The menu is concise, divided only into pho and beverages. Various cuts of beef, from the approachable steak to the daunting tripe, comprise the bulk of Tau Bay's pho. Chicken and meatballs are also featured, but are unavailable on this particular evening. We sip gratis cups of green tea and select two bowls of pho. The "special combo" features a cow's ransom of beef: steak, brisket, flank, tendon and tripe. Our second selection includes steak, flank and brisket; different ratios and proportions of these beef cuts actually comprise all of Tau Bay's pho ($6.70/bowl).
We sip on French-style coffee with condensed milk ($2.85). It is served, as is done in southeastern Asia, over ice. It is properly strong and rich. A smattering of unusually exotic beverages also grace Tau Bay's menu, not the least of which includes Iced Egg Yolk with Soda ($3.95) and Iced Salted Plum. The former is visually disconcerting, for it arrives as two raw egg yolks at the bottom of a tall glass. Proper procedure is to mix in a can of club soda, and then pour the entire mixture over ice. The end result is a remarkably pleasing pale yellow fizz that tastes not unlike mild custard. It sounds utterly bizarre on paper, yet plays out as a thoroughly enjoyable experience. Salted Plum ($3.50), however, is saline to the point of being undrinkable. Consuming this beverage is akin to sipping seawater and is doubtless an acquired taste. Small chucks of salted, fermented plum do little to enhance enjoyment of this unusual concoction.
Both bowls of pho are richly brothy. The abundant liquid is deeply flavoured with beef and can be adjusted to taste with lime juice, red chili paste, bean sprouts and fresh mint leaves, all of which are automatically provided as condiments. Two squeezes of lime juice, a small sprinkle of mint leaves and a tiny spoonful of chili paste add layers of heat and zest that render the broth into a complex meal unto itself.
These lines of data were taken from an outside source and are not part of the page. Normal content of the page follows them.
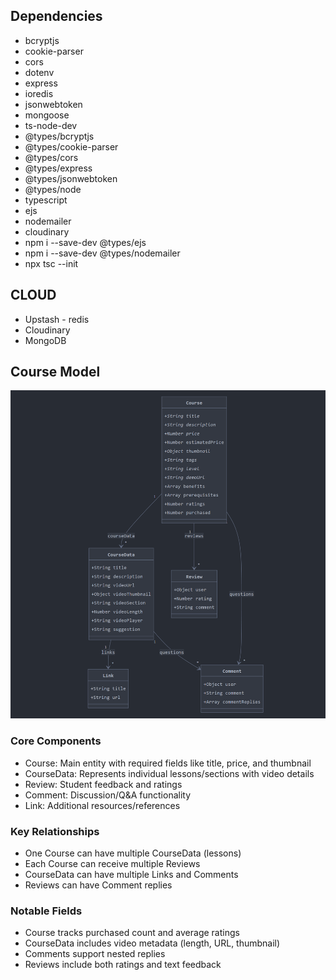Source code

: ## Dependencies

- bcryptjs
- cookie-parser
- cors
- dotenv
- express
- ioredis
- jsonwebtoken
- mongoose
- ts-node-dev
- @types/bcryptjs
- @types/cookie-parser
- @types/cors
- @types/express
- @types/jsonwebtoken
- @types/node
- typescript
- ejs
- nodemailer
- cloudinary
- npm i --save-dev @types/ejs
- npm i --save-dev @types/nodemailer
- npx tsc --init

## CLOUD

- Upstash - redis
- Cloudinary
- MongoDB

## Course Model

![alt text](courseSchema.png)

### Core Components

- Course: Main entity with required fields like title, price, and thumbnail
- CourseData: Represents individual lessons/sections with video details
- Review: Student feedback and ratings
- Comment: Discussion/Q&A functionality
- Link: Additional resources/references

### Key Relationships

- One Course can have multiple CourseData (lessons)
- Each Course can receive multiple Reviews
- CourseData can have multiple Links and Comments
- Reviews can have Comment replies

### Notable Fields

- Course tracks purchased count and average ratings
- CourseData includes video metadata (length, URL, thumbnail)
- Comments support nested replies
- Reviews include both ratings and text feedback
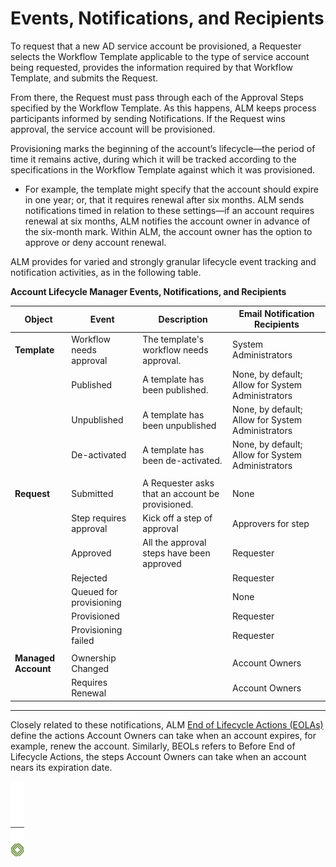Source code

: ﻿[title]: # (Events, Notifications, and Recipients)
[tags]: # (Account Lifecycle Manager,ALM,)
[priority]: # (2200)

# Events, Notifications, and Recipients

To request that a new AD service account be provisioned, a Requester selects the Workflow Template applicable to the type of service account being requested, provides the information required by that Workflow Template, and submits the Request.

From there, the Request must pass through each of the Approval Steps specified by the Workflow Template. As this happens, ALM keeps process participants informed by sending Notifications. If the Request wins approval, the service account will be provisioned.

Provisioning marks the beginning of the account’s lifecycle—the period of time it remains active, during which it will be tracked according to the specifications in the Workflow Template against which it was provisioned.

* For example, the template might specify that the account should expire in one year; or, that it requires renewal after six months. ALM sends notifications timed in relation to these settings—if an account requires renewal at six months, ALM notifies the account owner in advance of the six-month mark. Within ALM, the account owner has the option to approve or deny account renewal.

ALM provides for varied and strongly granular lifecycle event tracking and notification activities, as in the following table.

**Account Lifecycle Manager Events, Notifications, and Recipients**

| **Object**          | **Event**               | **Description**                                   | **Email Notification Recipients**                 |
|---------------------|-------------------------|---------------------------------------------------|---------------------------------------------------|
| **Template**        | Workflow needs approval | The template's workflow needs approval.           | System Administrators                             |
|                     | Published               | A template has been published.                    | None, by default; Allow for System Administrators |
|                     | Unpublished             | A template has been unpublished                   | None, by default; Allow for System Administrators |
|                     | De-activated            | A template has been de-activated.                 | None, by default; Allow for System Administrators |
|                     |                         |                                                   |                                                   |
| **Request**         | Submitted               | A Requester asks that an account be provisioned.  | None                                              |
|                     | Step requires approval  | Kick off a step of approval                       | Approvers for step                                |
|                     | Approved                | All the approval steps have been approved         | Requester                                         |
|                     | Rejected                |                                                   | Requester                                         |
|                     | Queued for provisioning |                                                   | None                                              |
|                     | Provisioned             |                                                   | Requester                                         |
|                     | Provisioning failed     |                                                   | Requester                                         |
|                     |                         |                                                   |                                                   |
| **Managed Account** | Ownership Changed       |                                                   | Account Owners                                    |
|                     | Requires Renewal        |                                                   | Account Owners                                    |



---
Closely related to these notifications, ALM [End of Lifecycle Actions (EOLAs)](eol-actions.md) define the actions Account Owners can take when an account expires, for example, renew the account. Similarly, BEOLs refers to Before End of Lifecycle Actions, the steps Account Owners can take when an account nears its expiration date.

![Article End](../alm-bug.png)

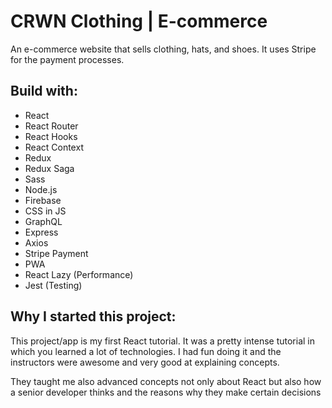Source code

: # CRWN Clothing | E-commerce

An e-commerce website that sells clothing, hats, and shoes. It uses Stripe for the payment processes.

## Build with:

-   React
-   React Router
-   React Hooks
-   React Context
-   Redux
-   Redux Saga
-   Sass
-   Node.js
-   Firebase
-   CSS in JS
-   GraphQL
-   Express
-   Axios
-   Stripe Payment
-   PWA
-   React Lazy (Performance)
-   Jest (Testing) 

## Why I started this project:

This project/app is my first React tutorial. It was a pretty intense tutorial in which you learned a lot of technologies. I had fun doing it and the instructors were awesome and very good at explaining concepts.

They taught me also advanced concepts not only about React but also how a senior developer thinks and the reasons why they make certain decisions
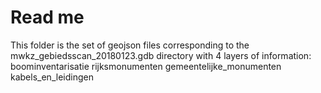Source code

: # Read me

This folder is the set of geojson files corresponding to the mwkz_gebiedsscan_20180123.gdb directory with 4 layers of information:
boominventarisatie
rijksmonumenten
gemeentelijke_monumenten
kabels_en_leidingen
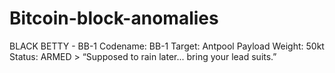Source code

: # Bitcoin-block-anomalies
BLACK BETTY - BB-1  Codename: BB-1 Target: Antpool Payload Weight: 50kt Status: ARMED  > “Supposed to rain later... bring your lead suits.”
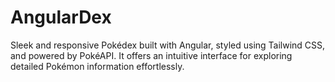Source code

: # AngularDex
Sleek and responsive Pokédex built with Angular, styled using Tailwind CSS, and powered by PokéAPI. It offers an intuitive interface for exploring detailed Pokémon information effortlessly.
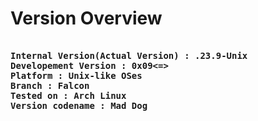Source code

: # Version Overview

<pre>
<b>
Internal Version(Actual Version) : .23.9-Unix
Developement Version : 0x09<=>
Platform : Unix-like OSes
Branch : Falcon
Tested on : Arch Linux
Version codename : Mad Dog</b>
</pre>
</b>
The slices of beef brisket, steak and flank are delicately tender and demurely meaty. The tendrils of tripe are admittedly creepy to look at, but provide an intriguing burst of chewy-crispy texture. Try as I might, though, I cannot find any beef tendon in my pho and wonder what element it would have added. The other bowl of pho is strikingly similar in flavour and, minus the tripe and tendon, differs only in texture.
Tau Bay clearly ascribes to the philosophy of focusing on only one thing and doing that one thing very well. Its cult status is thus well deserved and it warrants a search through the side streets of Chinatown to indulge in a fragrant bowl of tender noodles and rich cuts of beef.